[dns-operations] Trustworthiness of PTR record targets

Peter Koch pk at DENIC.DE
Tue Mar 4 11:24:13 UTC 2014

On Mon, Mar 03, 2014 at 05:26:54PM +0000, Stephen Malone wrote:

> 1.       In general, can I trust PTR records? Is ownership of the target domain validated at setup time by ISPs, and if yes, how is this done?

the presence and content of a PTR RR is solely controlled by who ever
controls the content of teh DNS reverse mapping zone (assuming we're
talking about PTR use for mapping v4 or v6 addresses to some hostname).
That may or may not be an ISP, enterprise, end user.
The DNS itself does not provide a consistency check, therefore the PTR
RR may point anywhere, including non existing names and in no way
you can assume that the name pointed to as an A or AAAA RR attached
to it that would refer to the "address" you started at.

> 2.       If ownership of PTR targets is not routinely validated, is there a risk that the target domain could be blacklisted by anti-spam providers?

Since "anti-spam provider" is not a vetted denomination, and one way or another
some of "them" have done interesting things in the past, there's always a risk.
If you mean that the target of the PTR RR (or, more precisely, the organisation
in control of the target name), runs at risk for being shunned just for the presence
of their name in a PTR RR - you never know.

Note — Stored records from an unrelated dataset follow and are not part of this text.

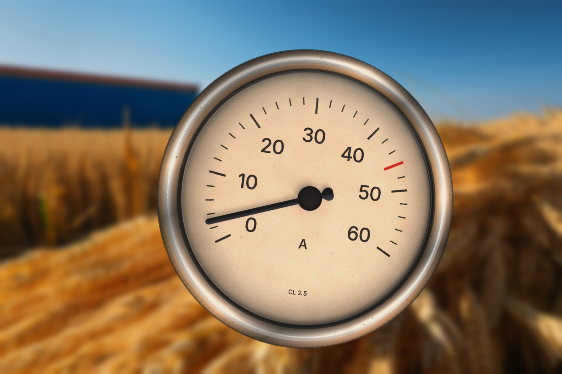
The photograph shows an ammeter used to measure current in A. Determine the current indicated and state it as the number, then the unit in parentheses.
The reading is 3 (A)
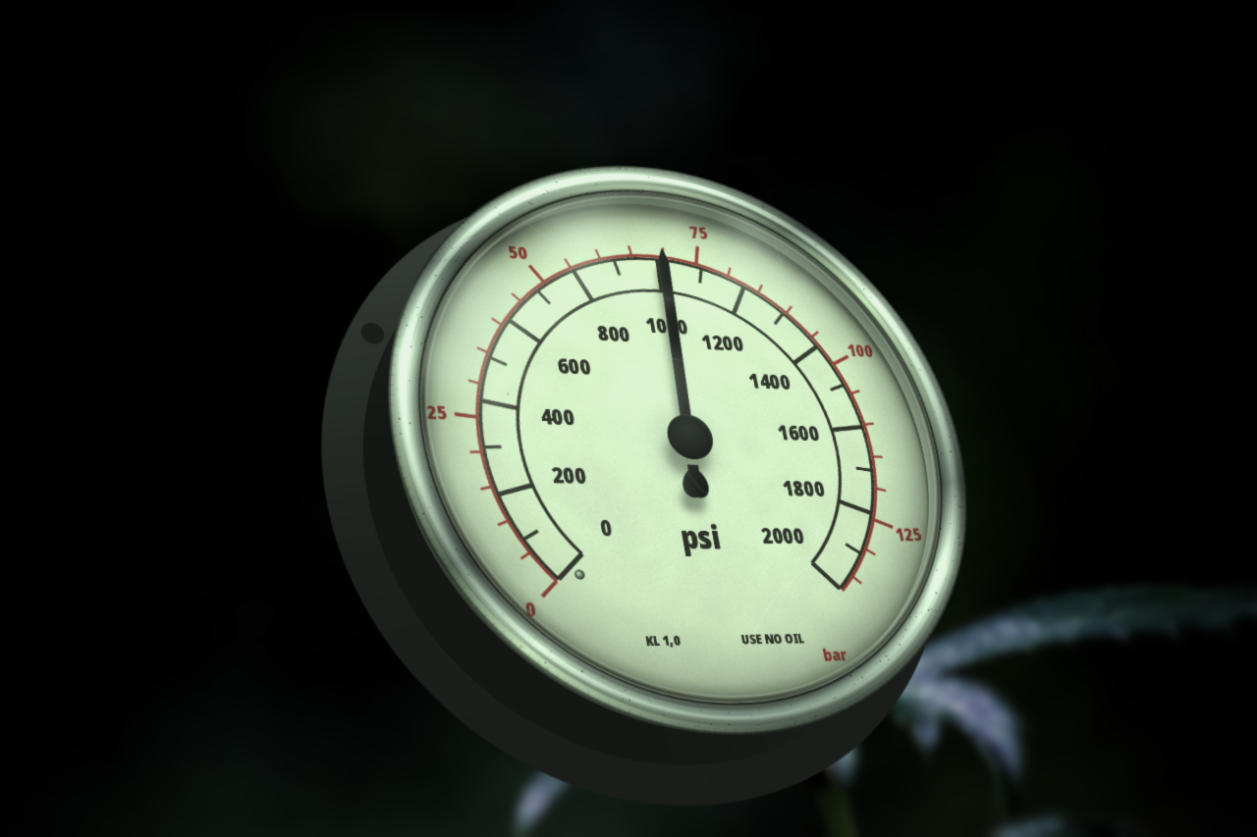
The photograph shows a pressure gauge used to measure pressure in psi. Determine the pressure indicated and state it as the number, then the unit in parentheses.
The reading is 1000 (psi)
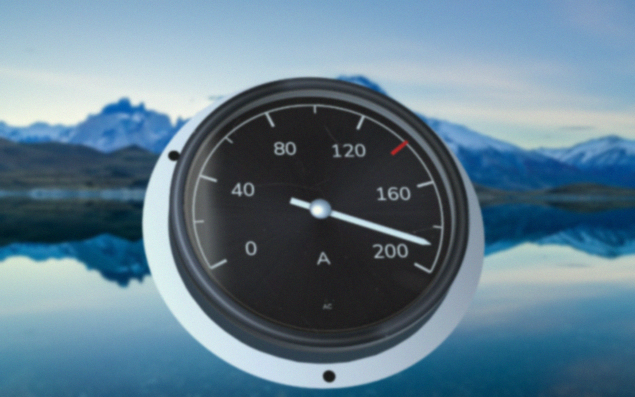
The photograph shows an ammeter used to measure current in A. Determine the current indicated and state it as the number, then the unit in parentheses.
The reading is 190 (A)
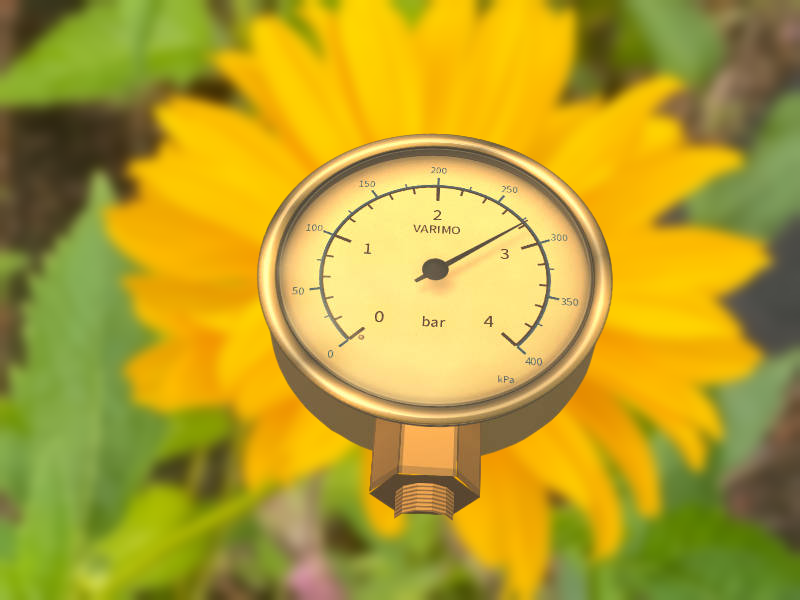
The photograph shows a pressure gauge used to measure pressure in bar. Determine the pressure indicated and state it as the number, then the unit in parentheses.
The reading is 2.8 (bar)
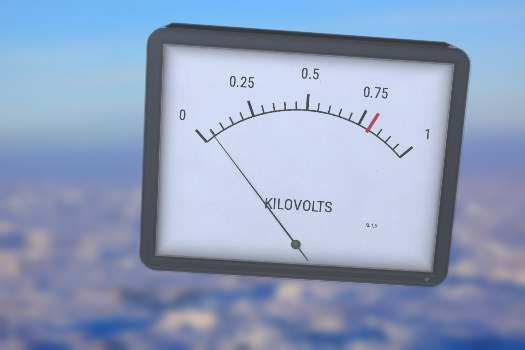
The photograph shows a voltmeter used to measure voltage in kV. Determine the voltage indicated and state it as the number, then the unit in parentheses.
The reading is 0.05 (kV)
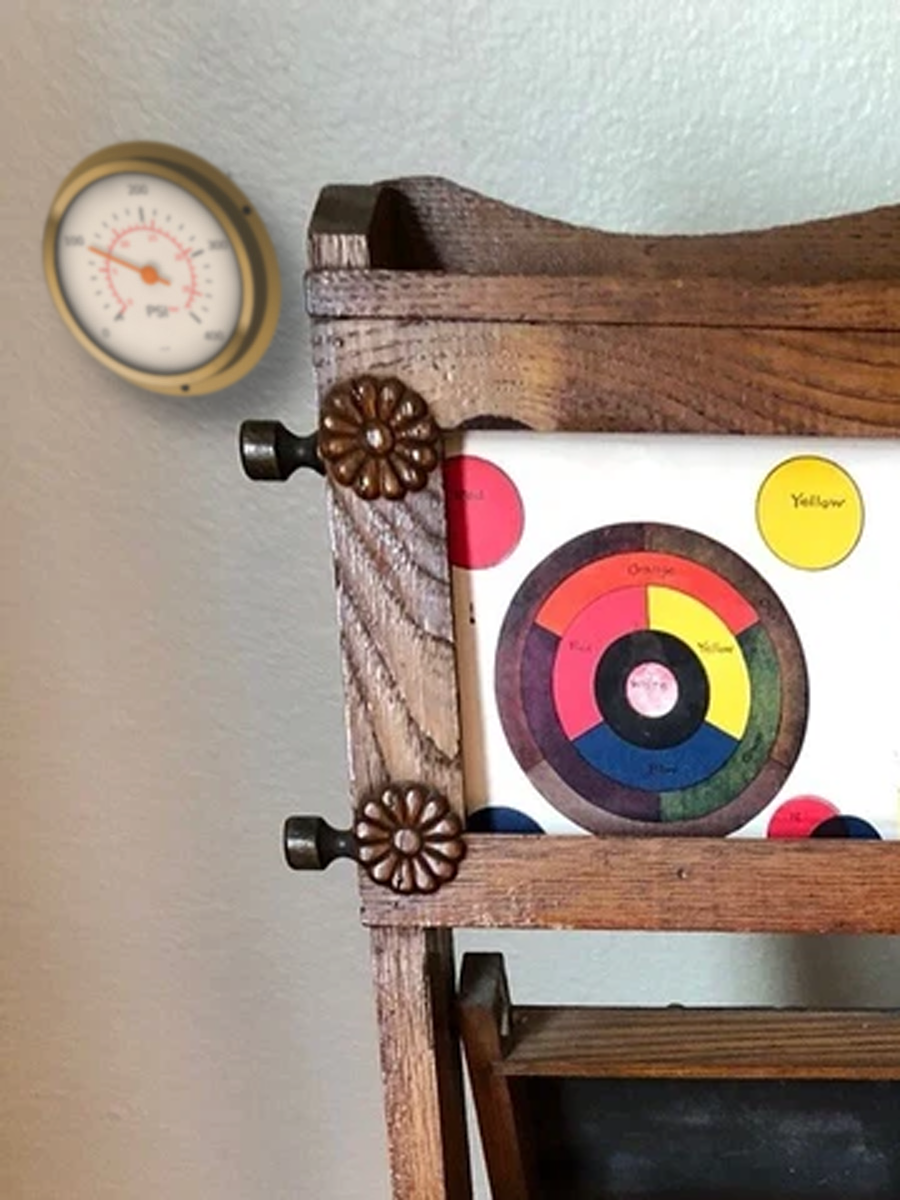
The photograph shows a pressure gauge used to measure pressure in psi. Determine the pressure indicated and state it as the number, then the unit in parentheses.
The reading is 100 (psi)
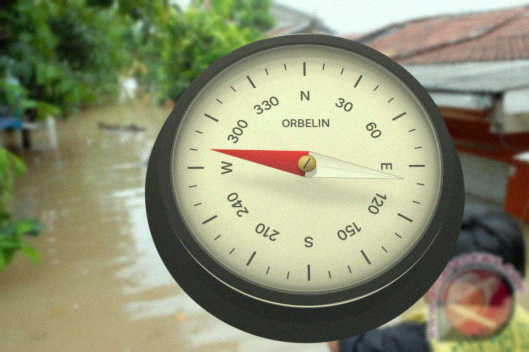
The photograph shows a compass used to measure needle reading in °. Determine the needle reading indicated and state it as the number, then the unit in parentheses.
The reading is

One practice is to treat the PTR RR as an indication and then do a cross check.
That fails often enough in otherwise benign situations, so the failure case
is again only remotely indicative of trouble.  You'll find people who violently
oppose the "use" of DNS reverse mapping as well as advocates in the other direction -
to the extent that last time we tried to distill guidance into an RFC in the IETF, we
failed miserably.

DNSSEC does in NO way change that game, btw.